I dont remember, does the ps5 version had ray tracing or its an exclusive addition to pc?
It doesn’t and the game renders at 1080p on PS5.
John, your RTX3080 also delivers smooth gameplay at 1440p with RT. Average is around 70fps, and that’s very smooth gameplay. Game dips to 50fps, but that’s only minimal fps and in VRR era such dips are no longer relevant, because frames are still perfectly synced anyway and average gamer will not even tell the difference in input latency between 50 and 70fps on VRR display. Sometimes I feel like you play games just for the fps, not for enjoyment..
Also why arnt you testing lower settings? You still keep using 9900K, because you always say that you want to see what average gamer can expect, but I dont think average gamer with older CPU will run everything at max settings. Somethinges I cant tell the difference in graphics fidelity between max settings and just very high or high settings, but fps is improved a lot.
Pretty! This has been a really wonderful post. Many thanks for providing these details.
Wake me up when it’s March 23rd.
Very well presented. Every quote was awesome and thanks for sharing the content. Keep sharing and keep motivating others.
The game looks excellent, buying it from EGS today.
I think my only complaint is the textures are a little low res for a PC game, where you can see the texture filtering when looking closer up. I might also need to add extra anti-aliasing in the Nvidia control panel, as this game has a lot of mesh/shader/particle detail that can get a little shimmery.
I think this game is using too much TAA sharpening.
>buying it from EGS
No they have not, unless it’s been developed in part by tencent
Alonso !
Edit: John, apparently Returnal recommends using 32 gigs of ram. I happen to have 32 gigs installed and that might explain why I’m getting much better results. You might consider updating this if you have 32 gigs available for review.

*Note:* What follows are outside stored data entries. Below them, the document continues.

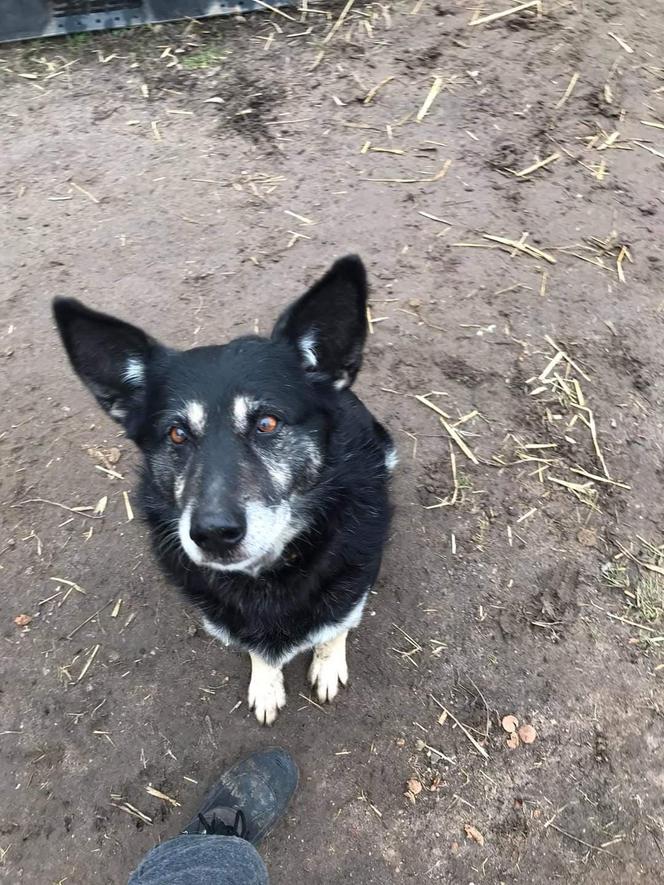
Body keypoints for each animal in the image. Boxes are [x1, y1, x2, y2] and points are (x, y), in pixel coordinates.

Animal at [54, 258, 394, 724]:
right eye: (177, 434)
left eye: (267, 423)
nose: (214, 534)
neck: (271, 573)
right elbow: (258, 652)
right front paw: (266, 685)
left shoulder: (354, 580)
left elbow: (335, 627)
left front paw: (327, 664)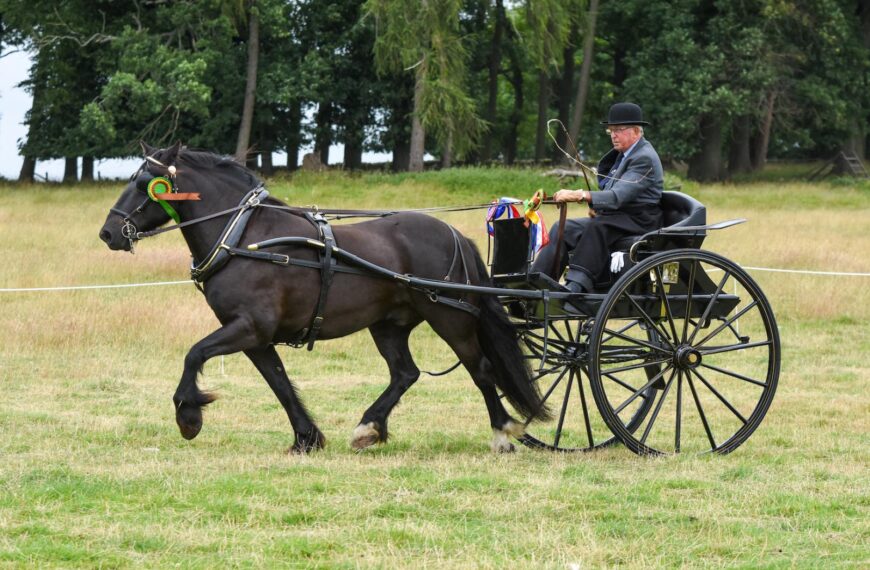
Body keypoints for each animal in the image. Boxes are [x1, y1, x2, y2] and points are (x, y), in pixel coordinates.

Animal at [99, 143, 550, 453]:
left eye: (144, 185)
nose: (108, 233)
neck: (245, 237)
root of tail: (453, 233)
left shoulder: (248, 327)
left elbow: (194, 354)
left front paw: (188, 415)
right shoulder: (256, 337)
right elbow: (279, 383)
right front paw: (306, 437)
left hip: (450, 318)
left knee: (482, 369)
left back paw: (502, 433)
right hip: (388, 325)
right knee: (405, 373)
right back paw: (369, 428)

I was playing the game with Raytracing enabled on my 3080 and was getting much better results than this. Even at 4k with quality mode dlss I was getting better fps than what we see here. I have a 5800x3d so not sure if that is helping my framerates but I did occassionally see MASSIVE drops. I’m talking down to like 20 fps but it only happened a couple time and went away when I disabled RT Shadows. I didn’t see much difference at all from disabling reflection so I left them on. Shadows doesn’t even make a huge difference but the performance drop is insane.
Seems like the game really likes using a lower resolution and DLSS really really works well in this game. The sharpening setting actually looks good while in other games I hate it. I get like 120fps with dlss quality at 1440p and like 80 fps dlss quality at 4k.
its the 5800x3d for sure, really want one, cant have sh*t in Brazil
He’s never gonna update 16gb of RAM and 9900k
I get over 120fps with a 4090 everything maxed out plus ray T at 4k native resolution running the benchmark tool. Something weird is going on if you’re only getting 87.
5900x
32gb DDR4 3200mhz
PNY 4090
Running the benchmark my average was 142fps, MAX 190, Min 49, running in Full screen mode.
Abnormal settings I have on that probably don’t make a difference.
Resizable bar is on but not forced.
Shader Cache size set to 10gb.
Low latency mode set to ultra.
Let me know if you need some screenshots.
The benchmark in this game is so excellent it tells you exactly WHAT is holding your system back too.
I’m on a 3080 getting wayyy better performance than what’s shown here as well. Although I’m also on a 12th gen i7 and 32gb ram.
Its most likely the 9900k bottlenecking or its a ram bottleneck from lack of 32gb that is holding GPU performance back. This is a very common occurrence in ray traced games released lately.
If you can pull off a solid fps without DLSS/FSR I recommend leaving it off. This game is liberal with the amount of shaders and particle effects and DLSS/FSR seems to have trouble keeping up, killing crisp details, and introducing shimmers and visual artifacts.
Been playing on Epic 4K 60fps on a 4080 so maybe it could be that high resolution letting me see the difference.
I’ve also haven’t experienced any of the RTX stuttering DSO reports, just the rare traversal one, but for whatever reason with my rig I rarely do experience these stutters as much as it seems all these reviewers do.